Dengan tangan gemetar aku merogoh saku celanaku dan mengambil ponselku. Aku mencoba meneleponnya. Berkali-kali. Namun ia tidak mengangkatnya. Bahkan mencoba melihat siapa yang menelepon saja tidak. Ia masih memeluk siswi itu dengan begitu mesranya.
Aku memutuskan untuk pergi, jika panggilan terakhirku ini tidak juga tersambung padanya. Aku tidak ingin membuat keributan di sekolah ini dengan melabrak Zayyan yang tertangkap basah selingkuh di belakangku. Aku tidak ingin ia terkena masalah, lalu beasiswanya dicabut. Aku tidak tega melakukannya.
Aku merutuki diriku sendiri yang masih saja mempedulikannya di saat ia sudah berkhianat padaku seperti ini. Satu yang pasti, setelah ini aku dan Zayyan selesai.
Diabaikan, aku tidak apa-apa. Diselingkuhi? Tidak. Aku tidak bisa. Tak ada alasan untuk mempertahankan sebuah hubungan ketika sudah tidak ada lagi kesetiaan di dalamnya.
"Halo?" Aku tersentak kaget saat tiba-tiba saja panggilanku pada Zayyan tersambung.
"Loh, ini siapa?" tanyaku keheranan.
"Ini Hyuga, Yang.
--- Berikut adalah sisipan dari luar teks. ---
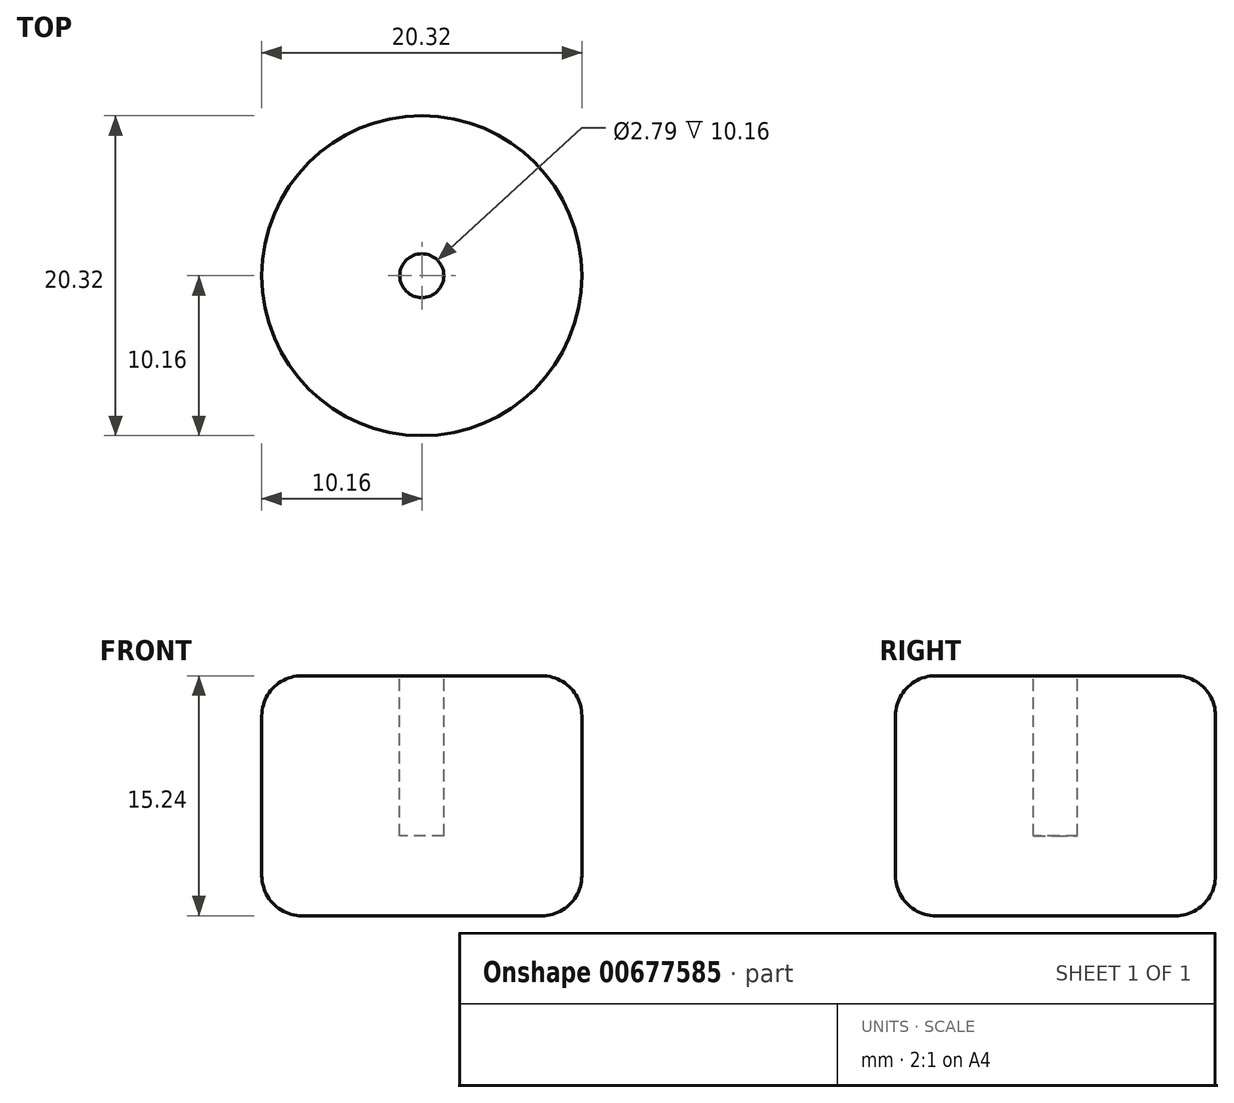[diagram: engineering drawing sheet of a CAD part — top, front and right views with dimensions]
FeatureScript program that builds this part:
annotation { "Feature Type Name" : "Feature", "Feature Type Description" : "" }
export const myFeature = defineFeature(function(context is Context, id is Id, definition is map)
    precondition{}
    {
        {
            var Q0;
            Q0=qCreatedBy(makeId("Top.planeOp"),FACE);
            var sketch = newSketch(context, id + "F0", { "sketchPlane" : qUnion([Q0])});
            skCircle(sketch, "E0", {"center": v(0, 0) * mm, "radius": 10.16 * mm});
            skSolve(sketch);
        }
        {
            var Q0;
            Q0=makeQuery(id+"F0.imprint","IMPRINT",FACE,{"disambiguationData":[TD([[makeQuery(id+"F0.imprint","IMPRINT",EDGE,{"derivedFrom":sQuery(id+"F0.wireOp",EDGE,"E0")}),1.0]])]});
            extrude(context, id + "F1", {"entities" : qUnion([Q0]), "depth" : 15.24 * mm, "offsetDistance" : 25.4 * mm});
        }
        {
            var Q0;
            Q0=makeQuery(id+"F1.opExtrude","CAP_EDGE",EDGE,{"disambiguationData":[OSD([sQuery(id+"F0.wireOp",EDGE,"E0")])],"isStart":true});
            var Q1;
            Q1=makeQuery(id+"F1.opExtrude","CAP_EDGE",EDGE,{"disambiguationData":[OSD([sQuery(id+"F0.wireOp",EDGE,"E0")])],"isStart":false});
            fillet(context, id + "F2", {"entities" : qUnion([Q0, Q1]), "radius" : 2.54 * mm, "tangentPropagation" : true, "allowEdgeOverflow" : false});
        }
        {
            var Q0;
            Q0=makeQuery(id+"F1.opExtrude","CAP_FACE",FACE,{"disambiguationData":[OSD([sQuery(id+"F0.wireOp",EDGE,"E0")])],"isStart":false});
            var sketch = newSketch(context, id + "F3", { "sketchPlane" : qUnion([Q0])});
            skCircle(sketch, "E1", {"center": v(0, 0) * mm, "radius": 1.4 * mm});
            skSolve(sketch);
        }
        {
            var Q0;
            Q0=makeQuery(id+"F3.imprint","IMPRINT",FACE,{"disambiguationData":[TD([[makeQuery(id+"F3.imprint","IMPRINT",EDGE,{"derivedFrom":sQuery(id+"F3.wireOp",EDGE,"E1")}),1.0]])]});
            extrude(context, id + "F4", {"entities" : qUnion([Q0]), "operationType" : NewBodyOperationType.REMOVE, "oppositeDirection" : true, "depth" : 10.16 * mm, "offsetDistance" : 25.4 * mm});
        }
    });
Kenapa? Kok kamu kayak yang bingung?" aku semakin mengerutkan dahiku. Air mata yang sudah membanjiri pipiku aku seka dengan kasar.
Aku melihat ke arah layarku, dan betul, nomor yang sedang tersambung dengan teleponku adalah nomor Zayyan. Suaranya juga suara Zayyan. Tapi mengapa di saat yang sama aku melihat Zayyan berpelukan dengan perempuan lain?